During a public hearing tonight on the community improvement district, a representative of J.C. Penney opposed the store being included in the CID district.
Randy Fickel, of Plano, Texas, vice president and associate general counsel of J.C. Penney Corp., said he understood the benefit to Penney’s would be the additional parking spaces, however, they felt they currently have sufficient parking in front of the store, where people don’t have to cross a four-lane divided road to get to it.
He also said it penalizes their core customers by imposing an additional sales tax on their purchases, and they don’t derive any benefit from that additional tax.
Fickel said this puts Penney’s at a competitive disadvantage to some of its main competitors on the north side of Parallel Parkway who are subject to a lesser sales tax.
Plaza at the Speedway – across Parallel Parkway from The Legends – has two different sales taxes, 9.725 percent and 10.125 percent, according to UG information. Fickel said Penney’s main competitors are at 9.725 percent.
“People look at what they pay in taxes, and people focus on what the taxes are,” Fickel said. In Texas there is a sales tax holiday, where for one weekend, customers don’t have to pay sales taxes, he said. Taxes there are 8.25 percent.
“If we sent somebody a coupon for 8.25 percent, they wouldn’t get off the couch to spend it, but if we told somebody they didn’t have to pay the government 8.25 percent, they’d turn out in droves,” Fickel said. “It’s human nature.
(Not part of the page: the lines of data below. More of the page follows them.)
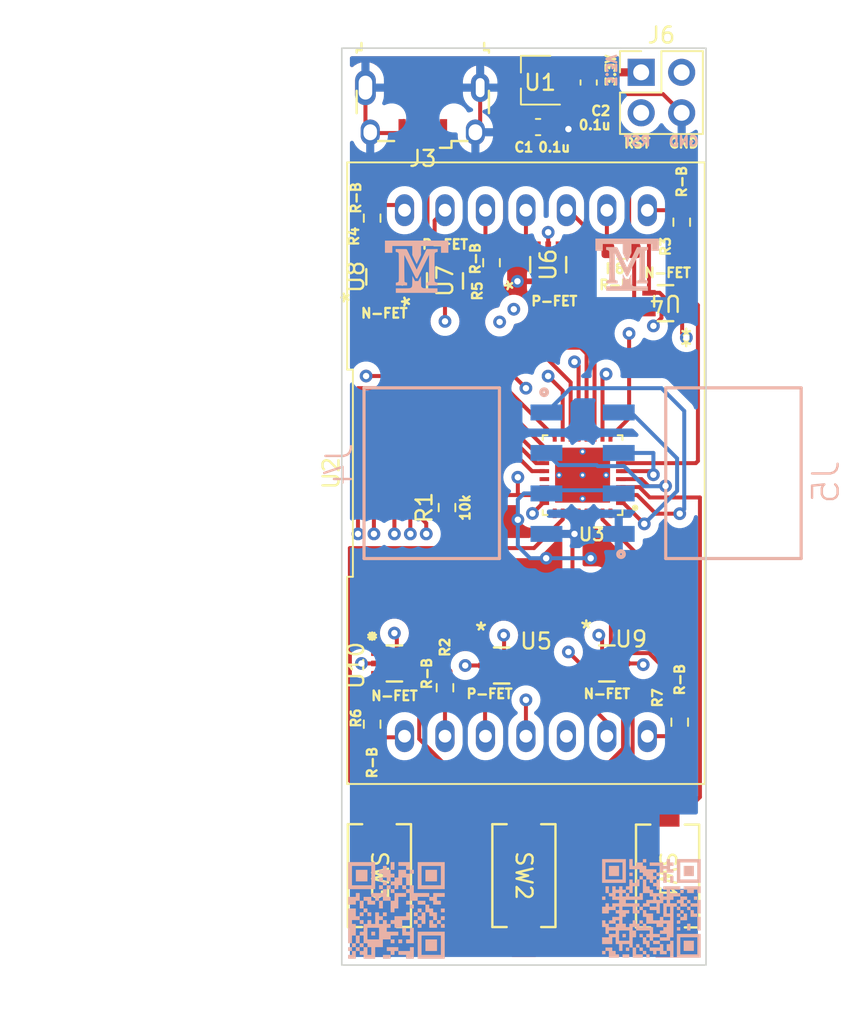
<source format=kicad_pcb>
(kicad_pcb (version 20211014) (generator pcbnew)

  (general
    (thickness 4.69)
  )

  (paper "A4")
  (layers
    (0 "F.Cu" signal)
    (1 "In1.Cu" signal)
    (2 "In2.Cu" signal)
    (31 "B.Cu" signal)
    (32 "B.Adhes" user "B.Adhesive")
    (33 "F.Adhes" user "F.Adhesive")
    (34 "B.Paste" user)
    (35 "F.Paste" user)
    (36 "B.SilkS" user "B.Silkscreen")
    (37 "F.SilkS" user "F.Silkscreen")
    (38 "B.Mask" user)
    (39 "F.Mask" user)
    (40 "Dwgs.User" user "User.Drawings")
    (41 "Cmts.User" user "User.Comments")
    (42 "Eco1.User" user "User.Eco1")
    (43 "Eco2.User" user "User.Eco2")
    (44 "Edge.Cuts" user)
    (45 "Margin" user)
    (46 "B.CrtYd" user "B.Courtyard")
    (47 "F.CrtYd" user "F.Courtyard")
    (48 "B.Fab" user)
    (49 "F.Fab" user)
    (50 "User.1" user)
    (51 "User.2" user)
    (52 "User.3" user)
    (53 "User.4" user)
    (54 "User.5" user)
    (55 "User.6" user)
    (56 "User.7" user)
    (57 "User.8" user)
    (58 "User.9" user)
  )

  (setup
    (stackup
      (layer "F.SilkS" (type "Top Silk Screen"))
      (layer "F.Paste" (type "Top Solder Paste"))
      (layer "F.Mask" (type "Top Solder Mask") (thickness 0.01))
      (layer "F.Cu" (type "copper") (thickness 0.035))
      (layer "dielectric 1" (type "core") (thickness 1.51) (material "FR4") (epsilon_r 4.5) (loss_tangent 0.02))
      (layer "In1.Cu" (type "copper") (thickness 0.035))
      (layer "dielectric 2" (type "prepreg") (thickness 1.51) (material "FR4") (epsilon_r 4.5) (loss_tangent 0.02))
      (layer "In2.Cu" (type "copper") (thickness 0.035))
      (layer "dielectric 3" (type "core") (thickness 1.51) (material "FR4") (epsilon_r 4.5) (loss_tangent 0.02))
      (layer "B.Cu" (type "copper") (thickness 0.035))
      (layer "B.Mask" (type "Bottom Solder Mask") (thickness 0.01))
      (layer "B.Paste" (type "Bottom Solder Paste"))
      (layer "B.SilkS" (type "Bottom Silk Screen"))
      (copper_finish "None")
      (dielectric_constraints no)
    )
    (pad_to_mask_clearance 0)
    (pcbplotparams
      (layerselection 0x00010fc_ffffffff)
      (disableapertmacros false)
      (usegerberextensions false)
      (usegerberattributes true)
      (usegerberadvancedattributes true)
      (creategerberjobfile true)
      (svguseinch false)
      (svgprecision 6)
      (excludeedgelayer true)
      (plotframeref false)
      (viasonmask false)
      (mode 1)
      (useauxorigin false)
      (hpglpennumber 1)
      (hpglpenspeed 20)
      (hpglpendiameter 15.000000)
      (dxfpolygonmode true)
      (dxfimperialunits true)
      (dxfusepcbnewfont true)
      (psnegative false)
      (psa4output false)
      (plotreference true)
      (plotvalue true)
      (plotinvisibletext false)
      (sketchpadsonfab false)
      (subtractmaskfromsilk false)
      (outputformat 1)
      (mirror false)
      (drillshape 0)
      (scaleselection 1)
      (outputdirectory "GRID_GBR/")
    )
  )

  (net 0 "")
  (net 1 "+5V")
  (net 2 "unconnected-(J3-Pad2)")
  (net 3 "unconnected-(J3-Pad3)")
  (net 4 "unconnected-(J3-Pad4)")
  (net 5 "GND")
  (net 6 "/Sig_R1")
  (net 7 "/Sig_R2")
  (net 8 "/Sig_R3")
  (net 9 "/Sig_R4")
  (net 10 "/Sig_R5")
  (net 11 "/Sig_R6")
  (net 12 "/Sig_R7")
  (net 13 "+3V3")
  (net 14 "unconnected-(U3-Pad25)")
  (net 15 "/R6")
  (net 16 "/R2")
  (net 17 "/R3")
  (net 18 "/R4")
  (net 19 "/R5")
  (net 20 "/R7")
  (net 21 "/R1")
  (net 22 "Net-(R2-Pad2)")
  (net 23 "unconnected-(U3-Pad32)")
  (net 24 "Net-(R4-Pad2)")
  (net 25 "Net-(R5-Pad2)")
  (net 26 "Net-(R6-Pad2)")
  (net 27 "Net-(R7-Pad2)")
  (net 28 "/TX1")
  (net 29 "/RX1")
  (net 30 "/RX0")
  (net 31 "/TX0")
  (net 32 "/TST")
  (net 33 "/RST")
  (net 34 "Net-(R8-Pad2)")
  (net 35 "/C2")
  (net 36 "/C3")
  (net 37 "/C5")
  (net 38 "/C4")
  (net 39 "Net-(R3-Pad2)")
  (net 40 "/C1")
  (net 41 "/SW_1")
  (net 42 "/SW_2")
  (net 43 "/SW_3")
  (net 44 "unconnected-(U3-Pad7)")
  (net 45 "unconnected-(U3-Pad8)")
  (net 46 "/PWM_K")
  (net 47 "/Sig_C1")
  (net 48 "/Sig_C2")
  (net 49 "/Sig_C3")
  (net 50 "/Sig_C4")
  (net 51 "/Sig_C5")
  (net 52 "/FGND")
  (net 53 "unconnected-(U7-Pad3)")
  (net 54 "unconnected-(U7-Pad4)")
  (net 55 "unconnected-(U7-Pad5)")
  (net 56 "unconnected-(U3-Pad21)")
  (net 57 "unconnected-(U3-Pad22)")
  (net 58 "unconnected-(U3-Pad33)")
  (net 59 "unconnected-(U3-Pad34)")
  (net 60 "unconnected-(U3-Pad35)")
  (net 61 "unconnected-(U3-Pad36)")
  (net 62 "unconnected-(U3-Pad37)")
  (net 63 "unconnected-(U3-Pad38)")

  (footprint "SPST_SMT:SW_PTS636_SMT-G_5_CNK" (layer "F.Cu") (at 71.9582 75.794651 -90))

  (footprint "Resistor_SMD:R_0603_1608Metric" (layer "F.Cu") (at 71.501 66.294 90))

  (footprint "Capacitor_SMD:C_0603_1608Metric" (layer "F.Cu") (at 81.915 28.829))

  (footprint "Resistor_SMD:R_0603_1608Metric" (layer "F.Cu") (at 71.501 34.544 -90))

  (footprint "6-TSSOP:SOT-363   US6_TOS" (layer "F.Cu") (at 76.073 38.481 90))

  (footprint "SPST_SMT:SW_PTS636_SMT-G_5_CNK" (layer "F.Cu") (at 90.043 75.819 -90))

  (footprint "6-TSSOP:SOT-363   US6_TOS" (layer "F.Cu") (at 79.629 62.611))

  (footprint "Connector_PinHeader_2.54mm:PinHeader_2x02_P2.54mm_Vertical" (layer "F.Cu") (at 88.387 25.395))

  (footprint "Resistor_SMD:R_0603_1608Metric" (layer "F.Cu") (at 90.805 66.167 90))

  (footprint "Resistor_SMD:R_0603_1608Metric" (layer "F.Cu") (at 76.2 52.705 90))

  (footprint "MSP430G2553IRHB32R:IC_MSP430G2553IRHB32R" (layer "F.Cu") (at 84.709 50.667 180))

  (footprint "6-TSSOP:SOT-363   US6_TOS" (layer "F.Cu") (at 72.898 62.484 180))

  (footprint "USB:USB_Micro-B_Wuerth_629105150521" (layer "F.Cu") (at 74.681 27.305 180))

  (footprint "LOGO" (layer "F.Cu") (at 81.026 75.057))

  (footprint "LOGO" (layer "F.Cu")
    (tedit 6461A379) (tstamp 64409cec-67cd-42fe-a5b6-4f6eb07d9c9b)
    (at 86.487 55.372)
    (attr board_only exclude_f
... [452117 chars truncated]
</source>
So at a certain point, people will decide with their feet not to pay a little extra in taxes.”
The CID had to have 55 percent of the property owners within it agreeing to be in the district.
Commissioner Jane Philbrook asked which stores signed the petition to participate in the CID and which ones didn’t.
A UG staff member said he didn’t know, and offered to get the information later.
Brajkovic said more than 55 percent of the property owners agreed to be in the CID. Those who agreed included The Legends Outlets owners and the UG. The UG at the time owned the theater in the shopping center, which recently was sold to a private owner. Brajkovic estimated that The Legends is at least 60 percent of the property included in the district.
Commissioner Brian McKiernan said he appreciated Penney’s concerns, but the new apartments will bring in close proximity to the store a number of new customers who they could attract to the store. He said there is the possibility the store could benefit from the apartments as much as any other store there.
Doug Bach, answering a question from Commissioner Hal Walker, said while Penney’s was not a direct recipient of an incentive to build, however, it was originally in a sales tax revenue (STAR) bond district, so all land was accumulated, purchased and reimbursed from STAR bond dollars, and they were recipients of a land deal which was reflective of the UG putting together all of the STAR bond area. Penney’s and Target were later excluded from the STAR bond district.
In other action tonight, the UG Commission also passed the $15.9 million Wyandotte Plaza bond refinancing unanimously, without discussion.